*** Opening Text passage ***
This is a repost of something I wrote on Stack Overflow a few days ago, but without any takers. Guess there's not much of a thriving CDAP/Data Fusion community there. 😕
I'm trying to read data from MongoDB, wrangle it a bit, and send it to a BigQuery sink in order to analyze it.
It works well for single collections, using the MongoDB source and BigQuery sink. However, I want to be able to send multiple collections in the pipeline.
To that end, I've tried looking into using the BigQuery Multi Table sink. However, it doesn't seem to want to accept inputs of different schemas, which make it hard for my to use multiple MongoDB sources as the resulting output schemas for the different collections (and thus input schemas for BigQuery tables) have different formats.
I see that most other people who use the BigQuery Multi Table sink use the Multiple Database Tables source. I've tried that, but this presents another problem: it uses JDBC, and there's no JDBC driver for MongoDB on the hub. I've tried finding one and uploading it, but as I'm not sure what the entrypoint/main class for the driver is and if it would even work (since the plugin is supposed to be working with relational databases after all) I'm kind of stabbing in the dark here.
Anyone who has successfully consumed multiple MongoDB collections and written them at once to BigQuery using Cloud Data Fusion?
Kind regards,
Jacob
*** Closing Text passage ***
*** Opening Supplied entries ***
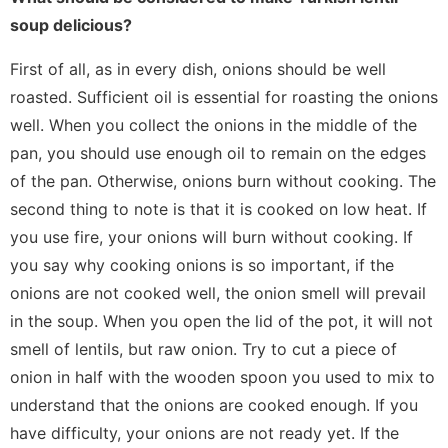
soup delicious?
First of all, as in every dish, onions should be well
roasted. Sufficient oil is essential for roasting the onions
well. When you collect the onions in the middle of the
pan, you should use enough oil to remain on the edges
of the pan. Otherwise, onions burn without cooking. The
second thing to note is that it is cooked on low heat. If
you use fire, your onions will burn without cooking. If
you say why cooking onions is so important, if the
onions are not cooked well, the onion smell will prevail
in the soup. When you open the lid of the pot, it will not
smell of lentils, but raw onion. Try to cut a piece of
onion in half with the wooden spoon you used to mix to
understand that the onions are cooked enough. If you
have difficulty, your onions are not ready yet. If the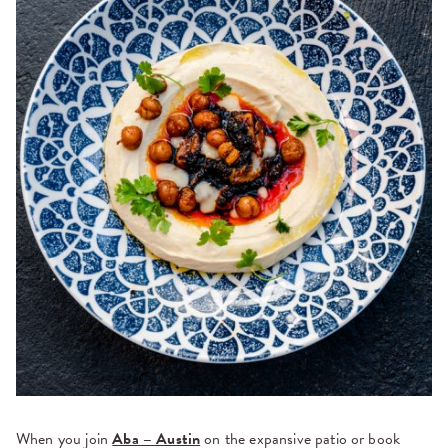
When you join
Aba – Austin
on the expansive patio or book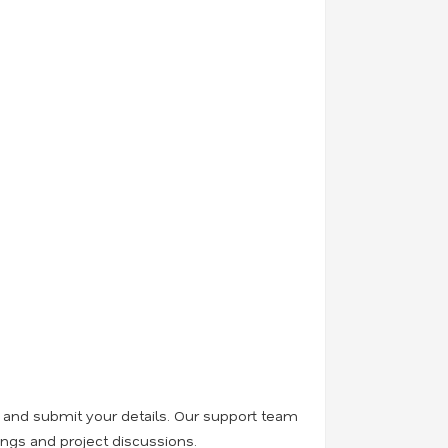
, and submit your details. Our support team
ings and project discussions.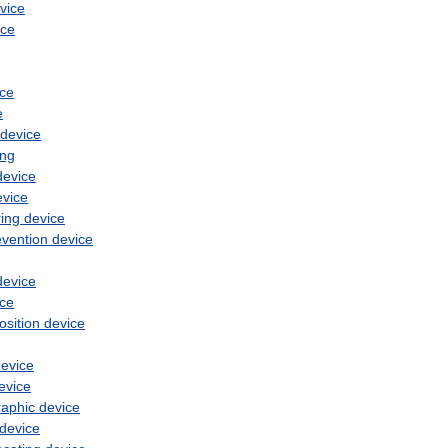
vice
ice
ice
e
device
ing
device
evice
ing
device
evention
device
device
ice
osition
device
evice
evice
raphic
device
device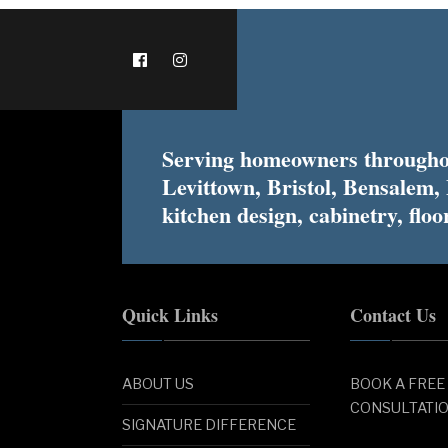
Serving homeowners throughou
Levittown, Bristol, Bensalem,
kitchen design, cabinetry, floor
Quick Links
Contact Us
ABOUT US
BOOK A FREE
CONSULTATI
SIGNATURE DIFFERENCE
*** Closing Supplied entries ***
Directive A:
In the forum post, which sink did the writer try in order to send multiple collections to BigQuery?
Directive B:
Please give the part of the forum post that opens with "I see that most" and closes with "the dark here." again, replacing "JDBC" with "ODBC".

Written response A:
The BigQuery Multi Table sink.

Written response B:
I see that most other people who use the BigQuery Multi Table sink use the Multiple Database Tables source. I've tried that, but this presents another problem: it uses ODBC, and there's no ODBC driver for MongoDB on the hub. I've tried finding one and uploading it, but as I'm not sure what the entrypoint/main class for the driver is and if it would even work (since the plugin is supposed to be working with relational databases after all) I'm kind of stabbing in the dark here.